SELECTED EXCERPT
● ● ● ● ● ● ●
In the 650s the Rashidun Caliphate completed its conquest of the Sasanian Empire and continued its successful expansion into the territories of the Byzantine Empire. In 645, Abd Allah ibn Sa'd was appointed as the governor of Egypt by Caliph Uthman, replacing the semi-independent 'Amr ibn al-'As. Uthman permitted his governor of Syria, Mu'awiya ibn Abi Sufyan, to raid the island of Cyprus in 649 and the success of that campaign set the stage for the undertaking of naval activities by the governor of Egypt. Abd Allah ibn Sa'd built a strong navy and proved to be a skilled naval commander. Under him the Muslim navy won a number of naval victories including repulsing a Byzantine counterattack on Alexandria in 646.

In 654, Mu'awiya undertook a military expedition to Cappadocia while his fleet, under the command of Abu al-A'war, advanced along the southern coast of Anatolia. Emperor Constans embarked against it with a large fleet.

== Battle ==
The two forces met off the coast of Mount Phoenix in Lycia, near the harbour of Phoenix (modern Finike). According to the 9th century Byzantine chronicler Theophanes the Confessor, as the Emperor was preparing for battle, on the previous night he dreamt that he was in Thessalonica; awaking he related the dream to an interpreter of dreams who said: Emperor, would that you had not slept nor seen that dream for your presence in Thessalonica – according to the interpreter, victory inclined to the Emperor's foes. The interpreter interpreted the dream this way because Θεσσαλονίκη ("Thessaloniki") sounds similar to the words 'δές άλλω νίκη' (thes allo nike), which mean 'give victory to another'.

Due to the rough seas, al-Tabari describes the Byzantine and Arab ships being arranged in lines and lashed together, to allow for melee combat. The Arabs were victorious in battle, although losses were heavy for both sides, and Constans barely escaped to Constantinople. According to Theophanes, he made his escape by exchanging uniforms with one of his officers.

== Siege of Constantinople in 655 ==
Following their defeat, the respite the Romans were granted is typically ascribed to the Arab fleet retreating after its victory amidst conflict over the authority of Caliph Uthman among the crew, the first stirrings of a civil war among the Muslims. No further naval attacks on this expedition are recorded in traditional Arabic sources.
● ● ● ● ● ● ●
RECORDED INFORMATION
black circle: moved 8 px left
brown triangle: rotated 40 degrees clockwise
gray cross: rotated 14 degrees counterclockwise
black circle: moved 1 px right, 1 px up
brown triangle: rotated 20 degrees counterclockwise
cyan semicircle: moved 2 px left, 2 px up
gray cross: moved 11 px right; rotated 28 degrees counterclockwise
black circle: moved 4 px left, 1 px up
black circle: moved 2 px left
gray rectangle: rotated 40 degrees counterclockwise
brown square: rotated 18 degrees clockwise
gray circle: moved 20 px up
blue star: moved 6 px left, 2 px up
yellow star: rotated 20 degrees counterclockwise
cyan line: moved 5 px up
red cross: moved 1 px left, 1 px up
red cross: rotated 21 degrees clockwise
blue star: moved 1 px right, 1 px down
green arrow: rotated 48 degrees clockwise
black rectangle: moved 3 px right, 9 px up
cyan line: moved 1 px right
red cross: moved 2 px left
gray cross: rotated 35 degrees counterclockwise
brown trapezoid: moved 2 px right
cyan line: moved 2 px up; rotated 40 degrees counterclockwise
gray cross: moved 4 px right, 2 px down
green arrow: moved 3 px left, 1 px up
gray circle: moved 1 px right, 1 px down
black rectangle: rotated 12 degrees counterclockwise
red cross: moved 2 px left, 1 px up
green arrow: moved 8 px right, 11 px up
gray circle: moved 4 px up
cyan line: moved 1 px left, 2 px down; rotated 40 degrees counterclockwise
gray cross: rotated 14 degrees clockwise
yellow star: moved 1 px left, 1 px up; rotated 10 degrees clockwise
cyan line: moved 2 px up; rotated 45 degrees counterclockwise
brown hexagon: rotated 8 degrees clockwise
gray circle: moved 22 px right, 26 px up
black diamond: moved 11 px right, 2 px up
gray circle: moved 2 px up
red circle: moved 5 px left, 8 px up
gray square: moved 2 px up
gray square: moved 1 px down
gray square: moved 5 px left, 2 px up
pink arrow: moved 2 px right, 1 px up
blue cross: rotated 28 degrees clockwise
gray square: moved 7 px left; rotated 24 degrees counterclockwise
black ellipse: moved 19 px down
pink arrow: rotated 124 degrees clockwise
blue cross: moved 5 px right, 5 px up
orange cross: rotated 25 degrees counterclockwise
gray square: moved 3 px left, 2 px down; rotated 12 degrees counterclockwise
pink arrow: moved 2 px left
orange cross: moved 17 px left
● ● ● ● ● ● ●
TASK REQUIREMENTS
a - Say whether each statement agrees with the passage about the battle off Mount Phoenix. Answer yes or no, and quote the deciding words of the passage. (i) Caliph Uthman appointed Abd Allah ibn Sa'd governor of Egypt in 645. (ii) Theophanes reports that Constans escaped by swimming to shore. (iii) Al-Tabari attributes the lashing together of the ships to rough seas.
b - Carry on the passage about the battle off Mount Phoenix, starting after its final sentence.

OUTPUTS FOR THE TASKS
a -
(i) Yes: "In 645, Abd Allah ibn Sa'd was appointed as the governor of Egypt by Caliph Uthman"
(ii) No: "he made his escape by exchanging uniforms with one of his officers."
(iii) Yes: "Due to the rough seas, al-Tabari describes the Byzantine and Arab ships being arranged in lines and lashed together"

b -
However, the Armenian historian Sebeos records that the Arab fleet continued on beyond the battle at Phoenix to attempt a siege of Constantinople. The siege was unsuccessful, however, due to a fierce storm that sank the ships with war machines aboard, an event the Romans attributed to divine intervention. The land force led by Mu'awiya to Chalcedon, having lost their artillery and siege engines, returned to Syria thereafter. Similarly, Ibn Kathir mentions that Mu'awiya advanced up to Chrysopolis around the same year.

Muslim sources do not usually mention this event, but it corresponds to notices in other Christian histories of the eastern Mediterranean, such as the chronicle of Theophanes. It suggests the early 650s invasions of Rhodes, Cyprus, and Asia Minor were preparatory to a full-scale assault on the walls of Constantinople. Also, it provides a strategic explanation for the Arab fleet's retreat following their victory, since the First Fitna would not break out until a year later, perhaps influenced by setbacks against the Byzantines and in the Caucasus.

== Aftermath ==

Both the Rashidun and Roman fleets endured major casualties. Nonetheless, the Muslim victory was a significant event in the naval history of the Mediterranean Sea. From long being considered a 'Roman lake', the Mediterranean became a focus of contention between the naval might of the rising Caliphate and the Eastern Roman Empire.

This conflict would continue over the subsequent decades, with Muslims using their supremacy in the Mediterranean to go as far as Sicily and establish strongholds in Western Europe. The victory also paved the way for uncontested Muslim expansion along the coastline of North Africa.